━━━━━ Given records

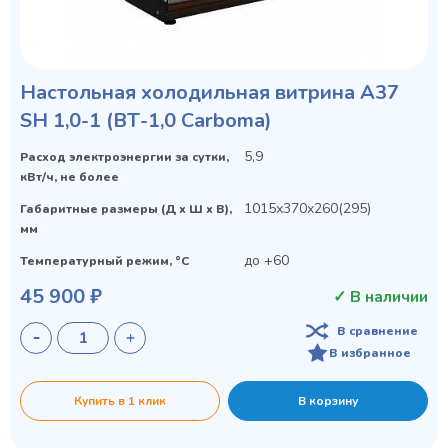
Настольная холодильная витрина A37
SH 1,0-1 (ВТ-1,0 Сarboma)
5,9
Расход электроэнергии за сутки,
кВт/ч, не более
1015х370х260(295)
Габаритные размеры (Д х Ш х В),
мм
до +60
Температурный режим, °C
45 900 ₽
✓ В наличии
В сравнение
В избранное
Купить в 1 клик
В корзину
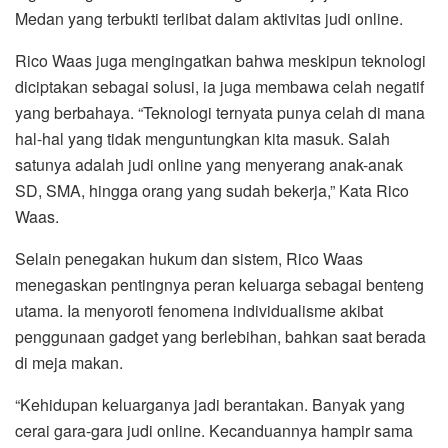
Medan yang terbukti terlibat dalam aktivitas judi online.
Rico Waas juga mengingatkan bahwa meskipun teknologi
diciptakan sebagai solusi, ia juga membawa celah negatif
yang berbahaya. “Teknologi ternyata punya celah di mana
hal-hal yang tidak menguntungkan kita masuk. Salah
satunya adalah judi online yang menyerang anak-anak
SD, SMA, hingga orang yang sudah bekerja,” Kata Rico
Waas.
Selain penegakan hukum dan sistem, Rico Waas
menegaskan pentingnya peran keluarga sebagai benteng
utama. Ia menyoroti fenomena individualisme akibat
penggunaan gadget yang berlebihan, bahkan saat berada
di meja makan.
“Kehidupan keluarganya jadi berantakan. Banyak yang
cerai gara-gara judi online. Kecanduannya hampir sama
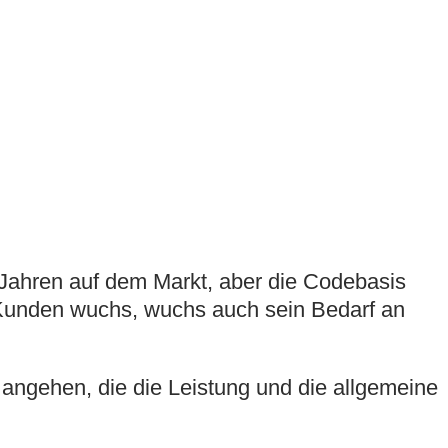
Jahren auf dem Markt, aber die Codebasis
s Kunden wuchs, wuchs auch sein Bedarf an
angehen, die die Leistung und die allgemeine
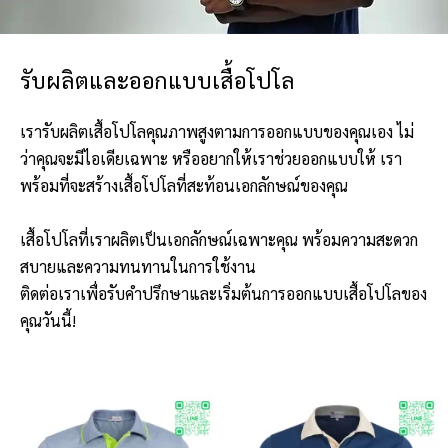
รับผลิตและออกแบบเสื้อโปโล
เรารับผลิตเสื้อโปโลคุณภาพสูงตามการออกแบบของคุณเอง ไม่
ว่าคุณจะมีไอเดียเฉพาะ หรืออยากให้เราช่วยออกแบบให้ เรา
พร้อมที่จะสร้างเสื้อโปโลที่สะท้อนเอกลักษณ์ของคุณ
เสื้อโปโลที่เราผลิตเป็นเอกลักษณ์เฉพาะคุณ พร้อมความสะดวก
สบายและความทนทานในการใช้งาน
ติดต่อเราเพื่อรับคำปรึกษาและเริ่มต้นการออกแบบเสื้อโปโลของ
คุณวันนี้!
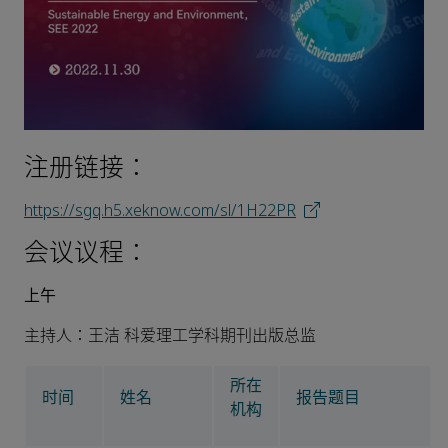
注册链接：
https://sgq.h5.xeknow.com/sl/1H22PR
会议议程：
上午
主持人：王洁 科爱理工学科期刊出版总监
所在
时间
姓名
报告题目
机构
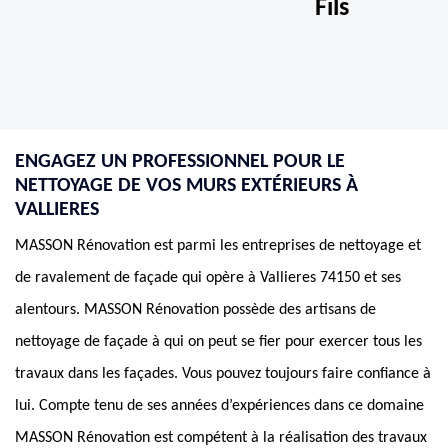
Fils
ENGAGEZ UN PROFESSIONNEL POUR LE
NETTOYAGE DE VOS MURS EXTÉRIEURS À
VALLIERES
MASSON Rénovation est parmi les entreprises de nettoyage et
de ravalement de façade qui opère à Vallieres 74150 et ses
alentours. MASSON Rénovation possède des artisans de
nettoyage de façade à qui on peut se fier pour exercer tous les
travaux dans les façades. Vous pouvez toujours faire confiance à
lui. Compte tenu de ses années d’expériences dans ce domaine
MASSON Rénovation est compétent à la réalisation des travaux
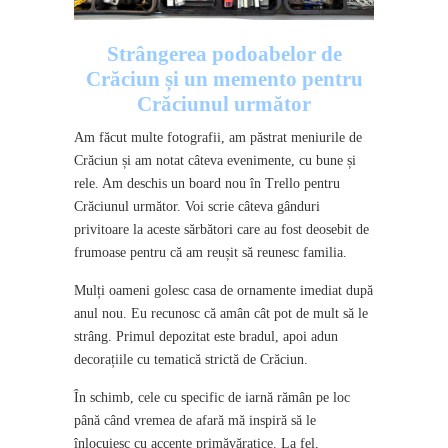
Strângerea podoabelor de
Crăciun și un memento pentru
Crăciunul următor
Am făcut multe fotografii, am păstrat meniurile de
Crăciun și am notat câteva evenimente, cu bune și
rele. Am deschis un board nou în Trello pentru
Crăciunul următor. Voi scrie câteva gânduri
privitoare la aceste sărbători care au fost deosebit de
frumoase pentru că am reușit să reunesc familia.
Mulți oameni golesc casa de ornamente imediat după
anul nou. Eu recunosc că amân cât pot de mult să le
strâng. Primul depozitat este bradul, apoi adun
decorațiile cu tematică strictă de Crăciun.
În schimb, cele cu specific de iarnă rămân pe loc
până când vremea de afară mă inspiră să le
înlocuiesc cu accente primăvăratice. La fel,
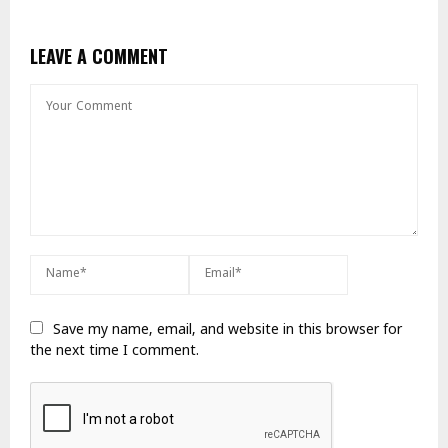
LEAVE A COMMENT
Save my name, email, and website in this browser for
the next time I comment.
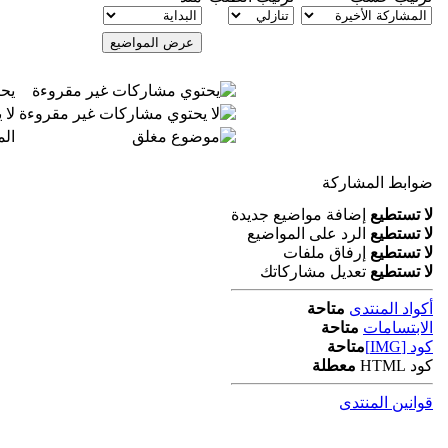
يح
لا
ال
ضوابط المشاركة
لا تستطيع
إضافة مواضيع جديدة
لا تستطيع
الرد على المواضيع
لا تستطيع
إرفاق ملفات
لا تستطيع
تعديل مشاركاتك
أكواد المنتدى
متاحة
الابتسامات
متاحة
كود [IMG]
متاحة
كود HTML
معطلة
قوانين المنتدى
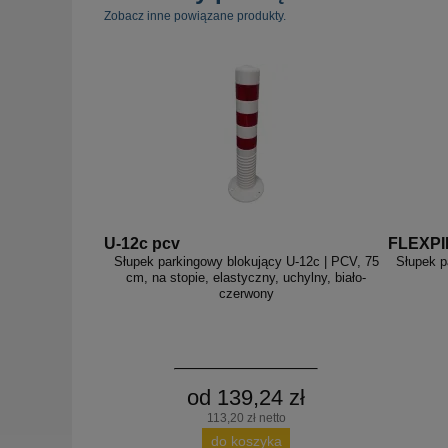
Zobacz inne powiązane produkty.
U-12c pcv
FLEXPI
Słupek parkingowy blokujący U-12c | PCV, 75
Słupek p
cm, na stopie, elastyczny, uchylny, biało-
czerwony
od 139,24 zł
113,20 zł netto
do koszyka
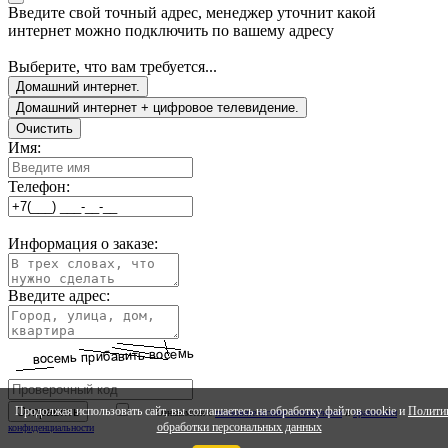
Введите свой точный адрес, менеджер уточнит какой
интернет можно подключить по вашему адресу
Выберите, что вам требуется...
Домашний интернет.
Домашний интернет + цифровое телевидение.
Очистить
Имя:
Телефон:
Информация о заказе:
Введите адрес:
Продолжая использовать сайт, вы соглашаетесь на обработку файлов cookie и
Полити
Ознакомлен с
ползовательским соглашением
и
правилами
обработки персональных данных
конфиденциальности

━━━━━━━━━━

→ Required action
Work out how many lines of the data above hold the word "online", and write only the count.

→ Reply to the exercise
3